* _WORK INSTRUCTION_: Transcribe the full listing without changing a word, and omit its pictures.
** Opening DATA PROVIDED block **
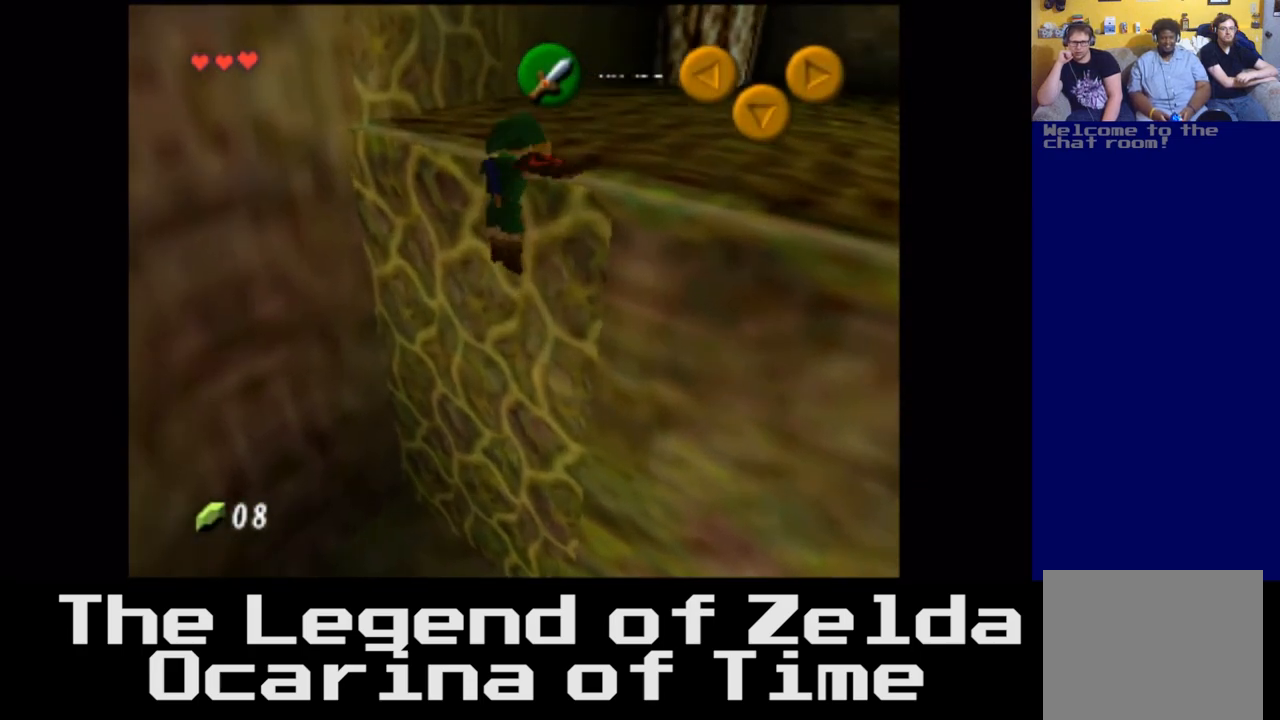
{"buttons": [], "left_stick": "up-right", "right_stick": "center", "events": [[217, "left_stick", "up"], [500, "left_stick", "up-right"]]}
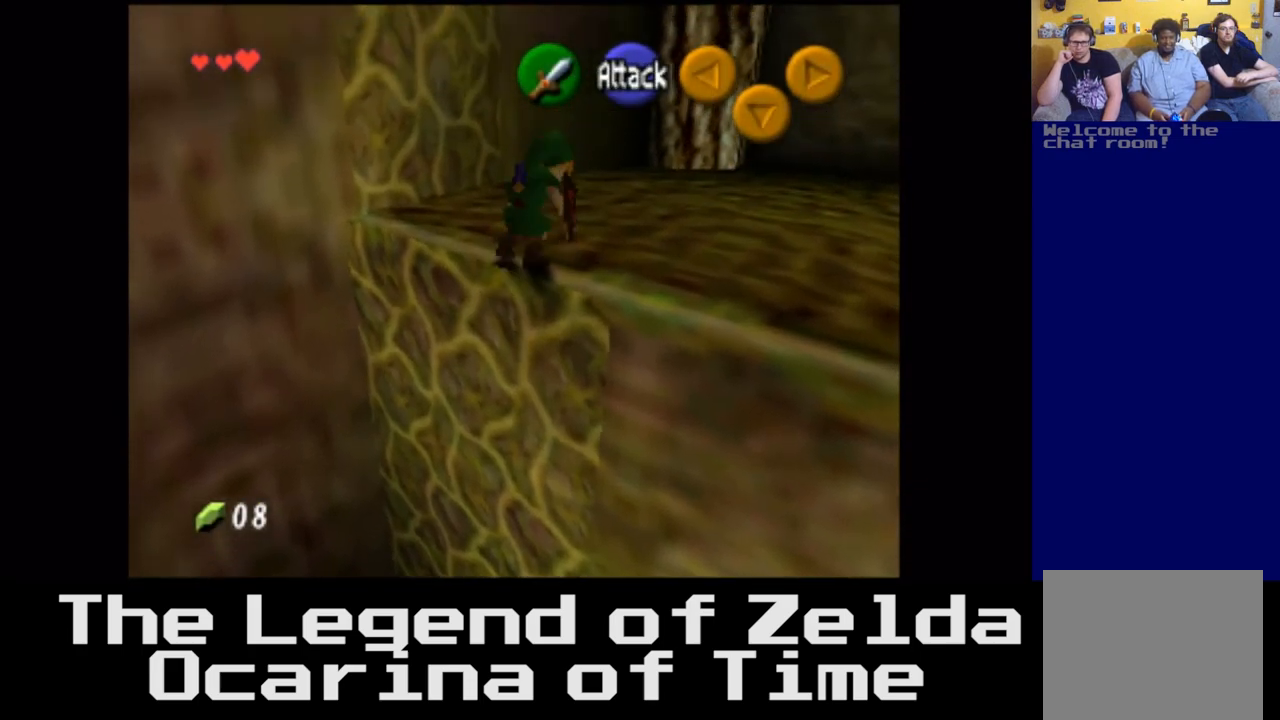
{"buttons": [], "left_stick": "right", "right_stick": "center", "events": [[100, "left_stick", "right"]]}
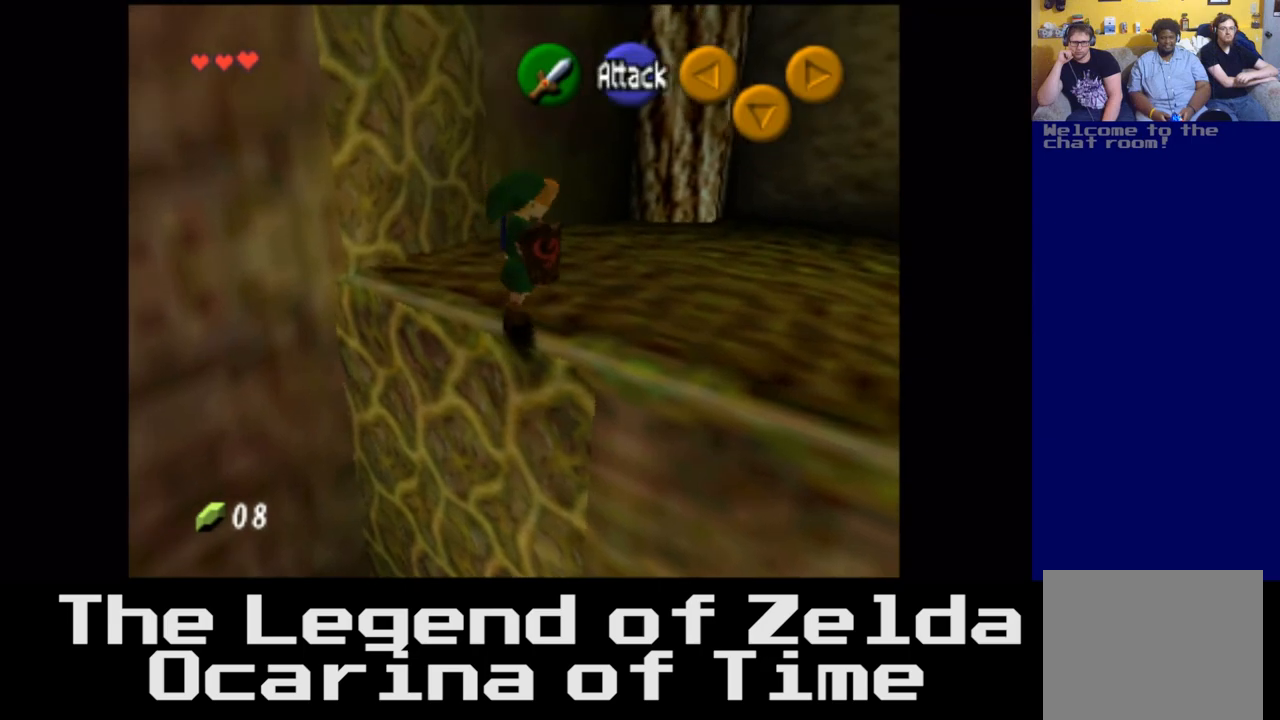
{"buttons": [], "left_stick": "up-right", "right_stick": "center", "events": [[217, "left_stick", "up-right"]]}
** Closing DATA PROVIDED block **
* _ANSWER SPACE_:
{"buttons": [], "left_stick": "up-right", "right_stick": "center", "events": [[217, "left_stick", "up"], [500, "left_stick", "up-right"]]}
{"buttons": [], "left_stick": "right", "right_stick": "center", "events": [[100, "left_stick", "right"]]}
{"buttons": [], "left_stick": "up-right", "right_stick": "center", "events": [[217, "left_stick", "up-right"]]}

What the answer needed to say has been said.